● **Work to do**:
Rewrite the rows below, swapping "scientific name" for "binomial name" wherever it occurs and leaving everything else unchanged. Omit the pictures from your answer.

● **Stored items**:

>>>

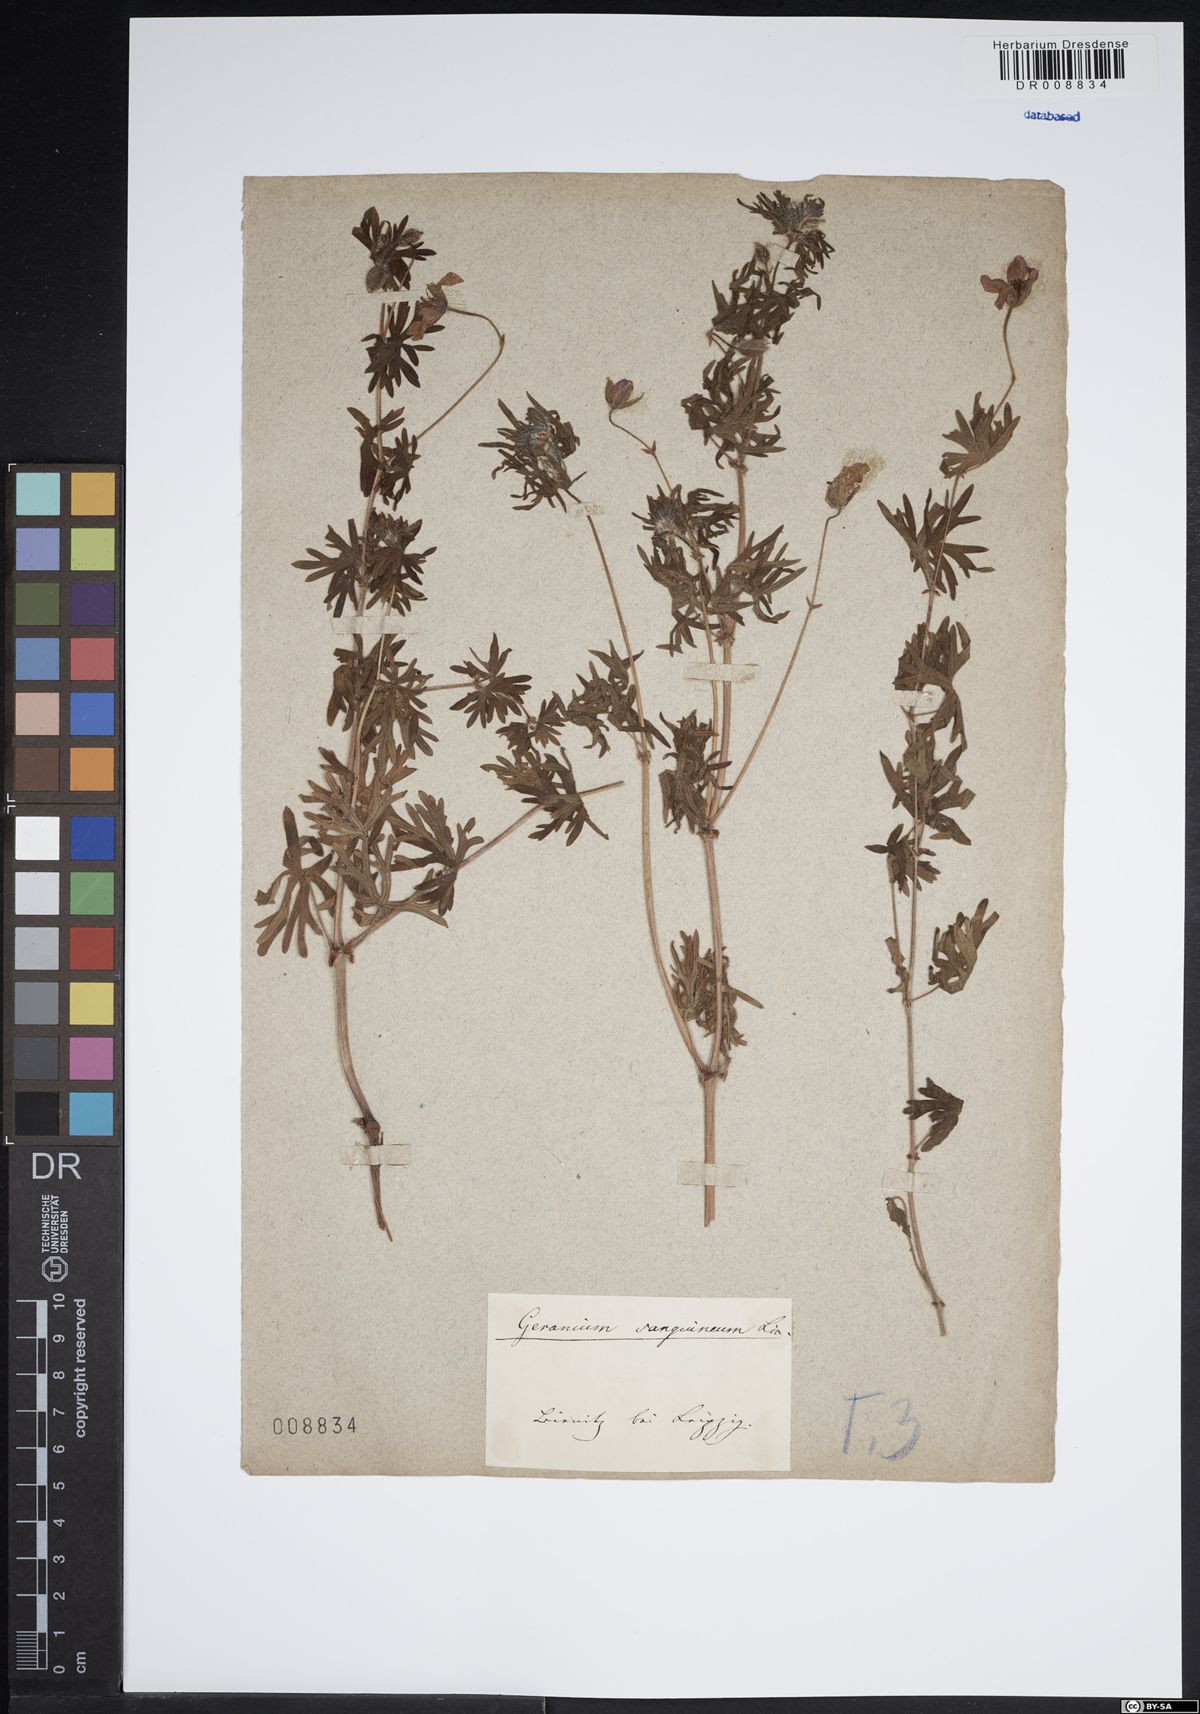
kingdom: Plantae
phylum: Tracheophyta
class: Magnoliopsida
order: Geraniales
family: Geraniaceae
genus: Geranium
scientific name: Geranium sanguineum
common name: Bloody crane's-bill
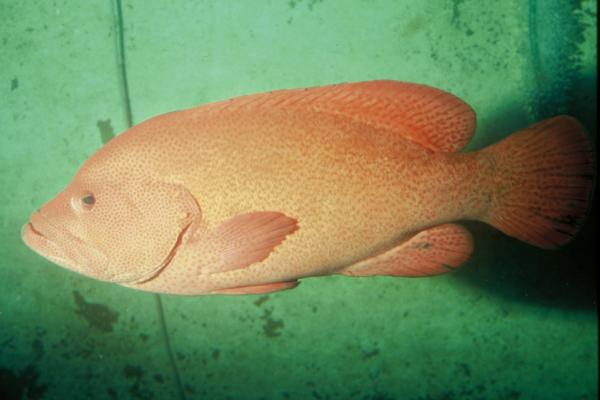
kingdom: Animalia
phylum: Chordata
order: Perciformes
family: Serranidae
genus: Cephalopholis
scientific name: Cephalopholis sonnerati
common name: Tomato hind
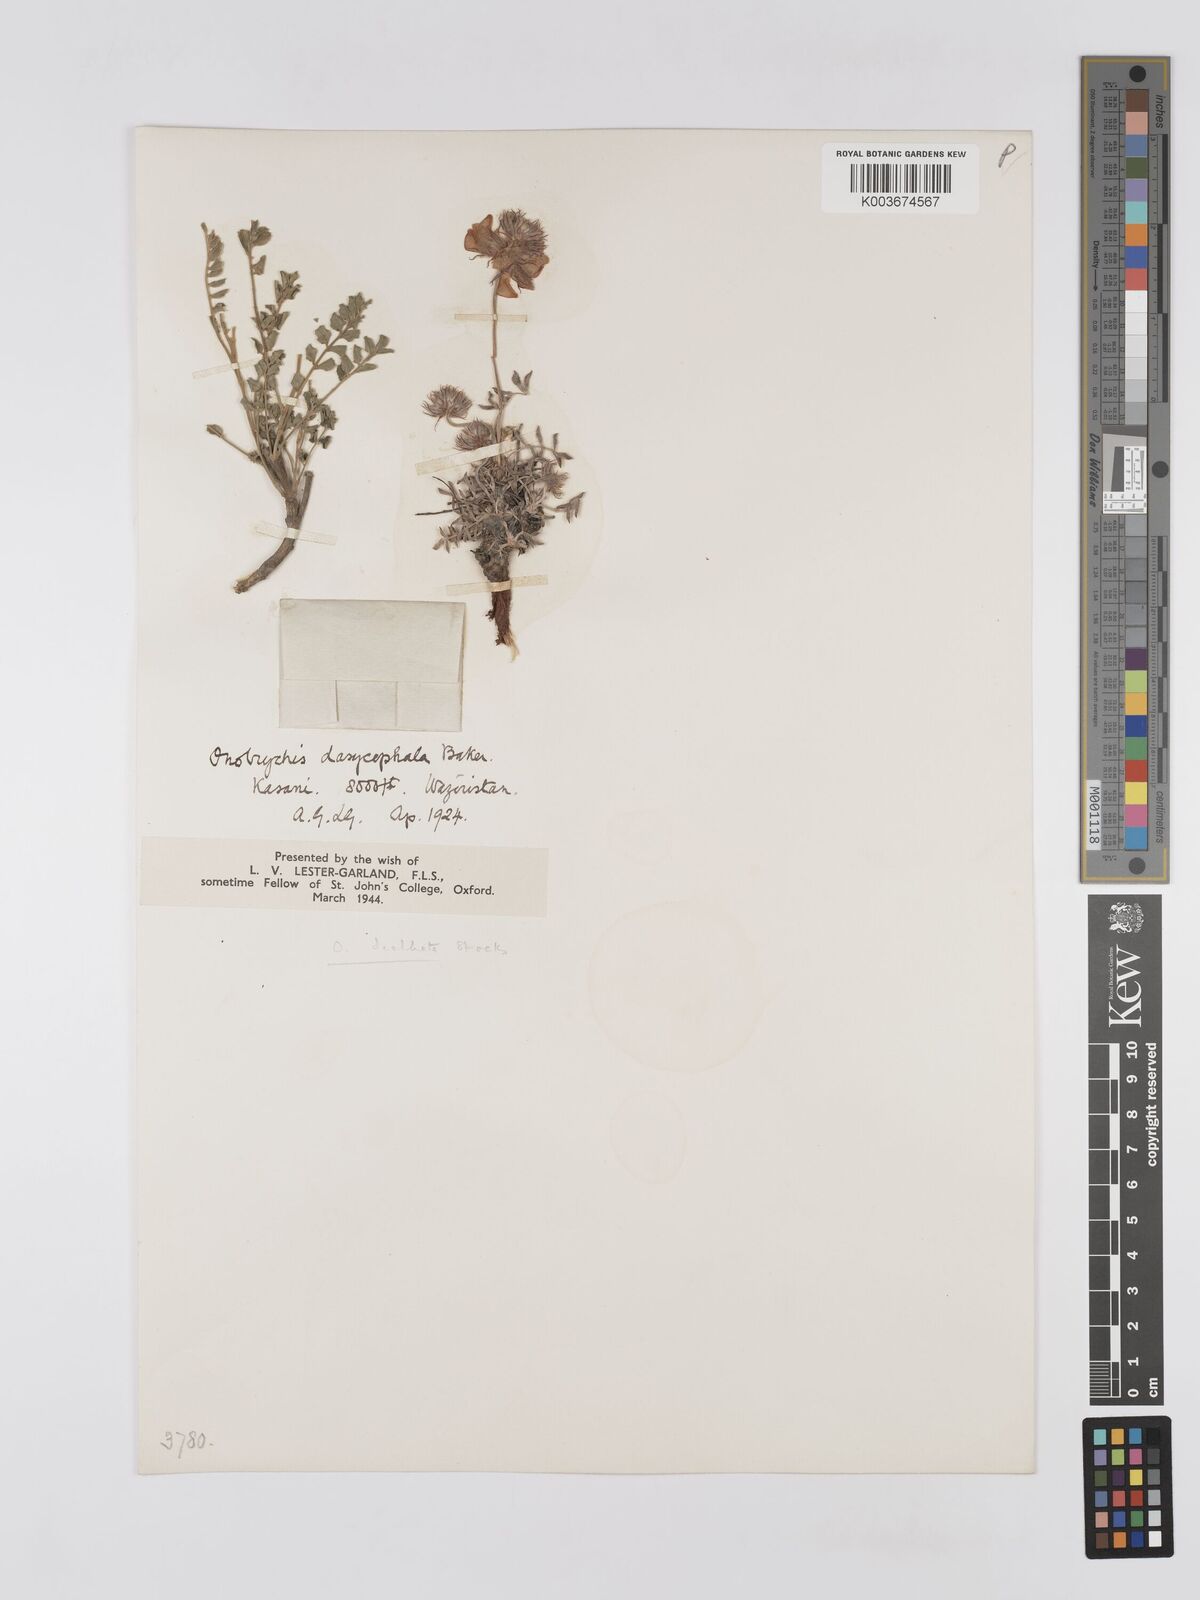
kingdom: Plantae
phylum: Tracheophyta
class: Magnoliopsida
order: Fabales
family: Fabaceae
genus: Onobrychis
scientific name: Onobrychis dealbata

<<<

● **Written solution**:
kingdom: Plantae
phylum: Tracheophyta
class: Magnoliopsida
order: Geraniales
family: Geraniaceae
genus: Geranium
binomial name: Geranium sanguineum
common name: Bloody crane's-bill
kingdom: Animalia
phylum: Chordata
order: Perciformes
family: Serranidae
genus: Cephalopholis
binomial name: Cephalopholis sonnerati
common name: Tomato hind
kingdom: Plantae
phylum: Tracheophyta
class: Magnoliopsida
order: Fabales
family: Fabaceae
genus: Onobrychis
binomial name: Onobrychis dealbata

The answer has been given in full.